Courtesy of TJ Holmes
Courtesy of TJ Holmes
Three formerly wild mustangs are in Bureau of Land Management custody after being confiscated from their owners last week.
Ray and Wendy Williams, who live in Cortez, surrendered ownership of the equines after photographs showed them in a severely malnourished state.
The horses originally came from the BLM’s Spring Creek Basin, one of four Colorado ranges were mustangs roam freely. The basin encompasses 22,000 acres of the Disappointment Valley, southwest of Norwood. About every five years, the BLM conducts mustang “roundups” and adopts them out to prevent overpopulation, spokeswoman Shannon Borders said.
“Whenever we receive a call about our adopted horses, we go out and assess the situation. In this case, the horses were not being fed and were willingly relinquished,” she said.
The two mares, 3-year-old Sable and 4-year-old Ember, and 3-year-old stallion Whisper, were adopted by the Williamses after the September 2011 roundup. Last week, they were reported to the BLM as looking neglected and weak, said TJ Holmes, who documents and writes a blog about the Spring Creek herd.
“The horses, particularly Sable, are skeletal,” Holmes said. She described Whisper and Ember as scoring a “2” on the Henneke Body Condition Scale, and Sable a “1.”
“That’s as bad as it gets,” she said, adding that two local veterinarians are caring for the horses.
The Henneke scale ranges from 1 to 9. Horses with scores of 5.5 to 6.0 are considered in good condition, according to the University of Maine Cooperative Extension.

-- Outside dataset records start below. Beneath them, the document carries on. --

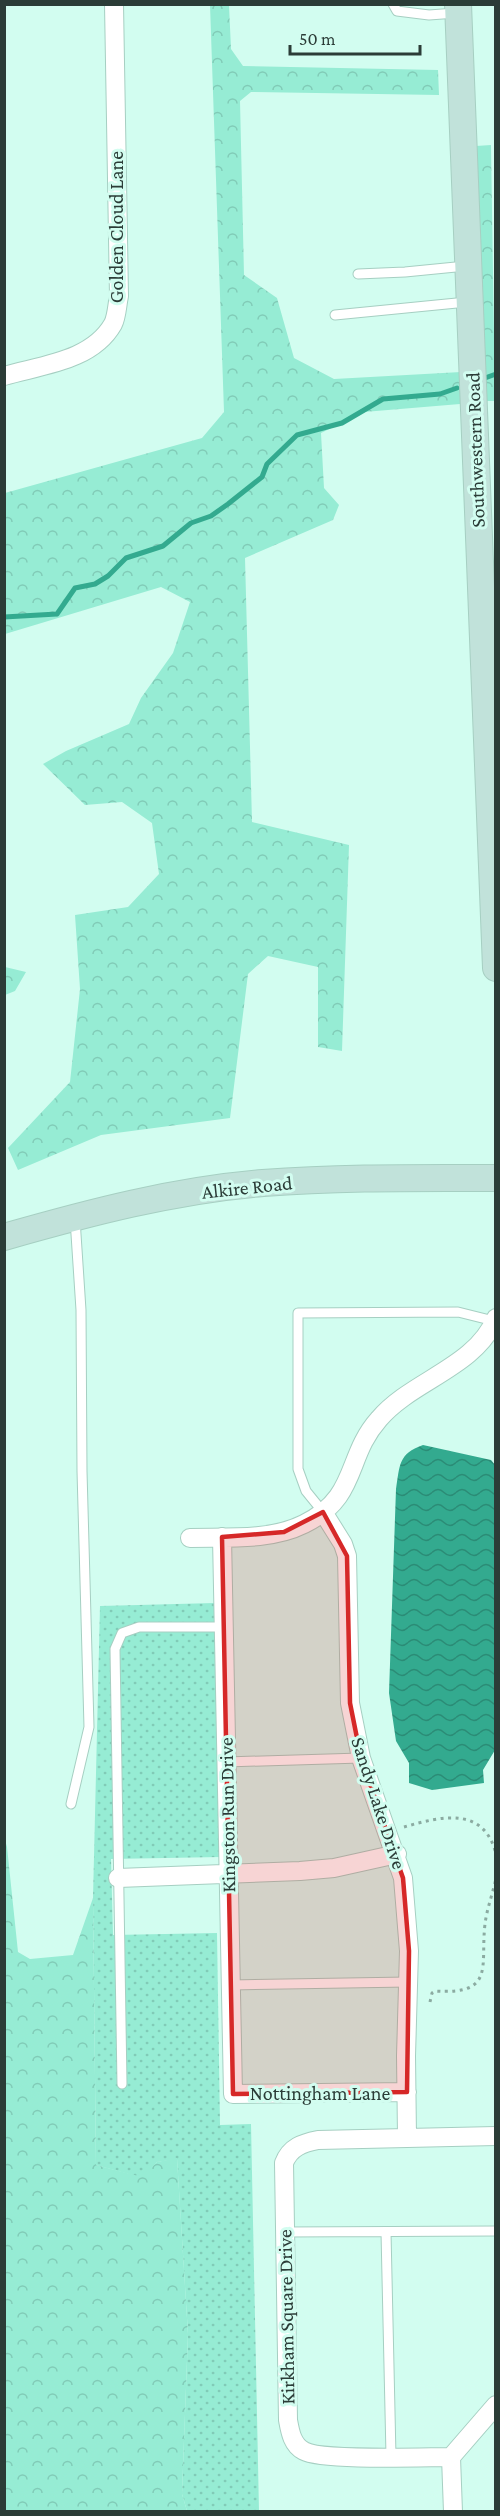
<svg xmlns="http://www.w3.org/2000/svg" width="500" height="2516" viewBox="0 0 500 2516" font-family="'Crimson Pro',serif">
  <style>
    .grass { fill: url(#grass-dots) }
    .forest { fill: url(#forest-crowns) }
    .water { fill: url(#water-waves) }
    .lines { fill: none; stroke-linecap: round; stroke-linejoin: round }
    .stream { stroke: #33aa8f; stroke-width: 5 }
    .lane-casing { stroke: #a6cfc2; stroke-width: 11 }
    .street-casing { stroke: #a6cfc2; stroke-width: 20 }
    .secondary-casing { stroke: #a6cfc2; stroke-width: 28 }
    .path { stroke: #8baba1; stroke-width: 3; stroke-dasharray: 3 4.5; stroke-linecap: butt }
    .lane { stroke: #fff; stroke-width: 9 }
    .street { stroke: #fff; stroke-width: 18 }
    .secondary { stroke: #c1e2da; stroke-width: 26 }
    .marked { fill: #d62828; fill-opacity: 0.2; stroke: #d62828; stroke-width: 4.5; stroke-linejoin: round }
    .labels { text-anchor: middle; stroke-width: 6; stroke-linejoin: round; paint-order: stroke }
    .street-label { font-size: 20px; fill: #2b3c37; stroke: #d2fdf0 }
  </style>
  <defs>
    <pattern id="grass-dots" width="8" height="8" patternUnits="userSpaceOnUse" patternTransform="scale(1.5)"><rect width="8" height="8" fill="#96ecd4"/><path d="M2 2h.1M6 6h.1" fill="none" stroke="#81cbb7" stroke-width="1.8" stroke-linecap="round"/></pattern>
    <pattern id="forest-crowns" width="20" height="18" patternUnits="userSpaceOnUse" patternTransform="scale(1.5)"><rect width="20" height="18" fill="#96ecd4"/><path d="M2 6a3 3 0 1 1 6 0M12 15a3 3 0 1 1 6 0" fill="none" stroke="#81cbb7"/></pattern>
    <pattern id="water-waves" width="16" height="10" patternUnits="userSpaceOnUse" patternTransform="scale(1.5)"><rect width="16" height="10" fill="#33aa8f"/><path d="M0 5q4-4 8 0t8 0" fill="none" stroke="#2b8c76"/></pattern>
  </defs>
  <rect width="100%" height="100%" fill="#d2fdf0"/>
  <path class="grass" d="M215 1603 220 1857 111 1859 113 1935 217 1933 220 2125 251 2124 259 2511H187L182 2494 188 2334 177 2159 157 2162 143 2178 96 2165 93 1898 100 1606Z"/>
  <path class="forest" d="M210 5H229L231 49 243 66 438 70 439 95 251 92 240 101 244 275 277 298 294 358 334 379 461 372 460 404 364 412 321 433 324 488 339 505 333 520 245 558 252 822 349 845 342 1051 318 1047V967L268 956 248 974 230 1118 101 1135 18 1170 8 1148 70 1082 80 989 75 915 128 907 159 874 152 823 122 802 85 805 43 764 66 751 129 724 141 698 173 653 190 602 161 587 5 634V493L202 438 224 412Z
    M491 145 495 401H485L476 146Z
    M5 967 26 972 15 991 5 995Z
    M5 1840 7 1847 18 1952 30 1959 73 1955 93 1898 96 2165 142 2177 157 2162 177 2158 188 2334 182 2494 187 2511H5Z"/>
  <path class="water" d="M423 1445 491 1460 496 1466 495 1750 483 1770 484 1783 432 1790 409 1783V1763L396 1741 389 1693 396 1489C400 1465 398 1454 423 1445Z"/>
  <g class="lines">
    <path class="stream" d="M485 378 496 374
      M4 617 57 614 75 588 95 584 108 576 126 558 163 546 191 523 211 516 228 504 262 477 267 464 297 435 342 423 383 399 440 394 457 388"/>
    <g class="lane-casing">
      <path id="lane" d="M393 4 397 11 429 15 456 13
        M358 274 405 272 466 266
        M335 315 467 302
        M323 1512 306 1491 298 1469V1313L458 1312 494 1321
        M226 1762 361 1758
        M71 1804 89 1727 82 1471 81 1310 75 1219
        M231 1985 408 1982
        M122 2084 115 1649 122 1633 139 1627H223
        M285 2232 496 2231
        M386 2232 391 2456"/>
    </g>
    <g class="street-casing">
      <path id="street" d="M4 376C42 365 92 361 113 324 117 316 117 305 119 296L114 4
        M323 1512 343 1544 347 1556 350 1703 361 1758 403 1878 409 1951 406 2056 407 2137
        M222 1537 233 2094 407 2092
        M190 1538C227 1537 270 1541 304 1524 359 1497 345 1457 379 1419 412 1380 475 1368 496 1318
        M118 1878 300 1871 334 1868 397 1854
        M451 2457C425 2457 322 2461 304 2451 292 2445 290 2431 288 2420L284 2163C290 2147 303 2143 318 2140L496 2136
        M453 2512 451 2457 496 2405"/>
    </g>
    <g class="secondary-casing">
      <path id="secondary" d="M458 4 496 968
        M4 1237C88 1213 175 1190 263 1183 340 1177 418 1178 496 1178"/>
    </g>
    <path class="path" d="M404 1827C442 1816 484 1806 496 1854
      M430 2002 432 1993 435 1991C496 1995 480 1966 485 1924 487 1908 493 1893 496 1878"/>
    <use href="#lane" class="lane"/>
    <use href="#street" class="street"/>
    <use href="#secondary" class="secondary"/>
  </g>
  <path class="marked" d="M323 1512 347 1556 350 1703 361 1758 403 1878 409 1951 407 2092 233 2094 222 1537 284 1532Z"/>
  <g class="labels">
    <g class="street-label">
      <text transform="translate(116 227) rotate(-90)" y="7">Golden Cloud Lane</text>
      <text transform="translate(475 450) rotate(-92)" y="7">Southwestern Road</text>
      <text transform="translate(247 1187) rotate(-6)" y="7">Alkire Road</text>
      <text transform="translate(379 1803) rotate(72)" y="7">Sandy Lake Drive</text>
      <text transform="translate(227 1815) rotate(-91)" y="7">Kingston Run Drive</text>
      <text x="320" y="2100">Nottingham Lane</text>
      <text transform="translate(286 2317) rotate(-91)" y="7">Kirkham Square Drive</text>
    </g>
  </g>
  <rect width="500" height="2516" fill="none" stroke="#2b3c37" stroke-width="12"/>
  <path d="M290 45v9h130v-9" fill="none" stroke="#2b3c37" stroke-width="3"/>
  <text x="299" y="45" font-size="18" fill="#2b3c37" stroke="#d2fdf0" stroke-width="4.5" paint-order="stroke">50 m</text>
</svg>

Holmes and her colleagues also contacted the Montezuma County Sheriff’s Office because the Williamses have other horses.
It was unclear Tuesday whether the BLM or Sheriff’s Office would investigate further or file legal charges.
Holmes praised BLM personnel for responding quickly. She became aware of the horses’ predicament last Tuesday and they were picked up the next day at about 6 p.m.
Without natural predators, the Spring Creek mustang population can balloon unchecked, said Pati Temple, a board member with the Colorado chapter of the National Mustang Association.
“To keep a healthy balance, you have to either put some horses up for adoption and domesticate them, or do fertility treatments,” she said.
The BLM and NMA are trying to promote fertility treatments as the first-choice option because good adoptive homes can be hard to find.
Porcine zona pellucida, a protein derived from pig ovaries that blocks fertilization, is administered from a distance with a rifle-powered dart. The contraceptive effects last about two years, according to the Humane Society.
Adopted mustangs, despite being born and raised in the wild, can be domesticated over time.
“The taming time frame depends on age and the horse’s previous interactions with humans,” Temple said. “Usually within a week I can touch them. Within two weeks, I can put a halter on them. From there it’s a matter of building trust.”
Diane McCracken of Spring Creek Horse Rescue (unaffiliated with the mustang range) has noticed a sharp uptick in the number of owners trying to unload their horses for cost reasons.
“They are expensive to keep,” she said. “Some people don’t plan ahead. Some have lost their jobs or their homes in the bad economy. They’re down on their luck and don’t know what to do.”
The three BLM mustangs will be nursed back to health and transferred to a new adoptive owner or long-term holding pasture, Borders said.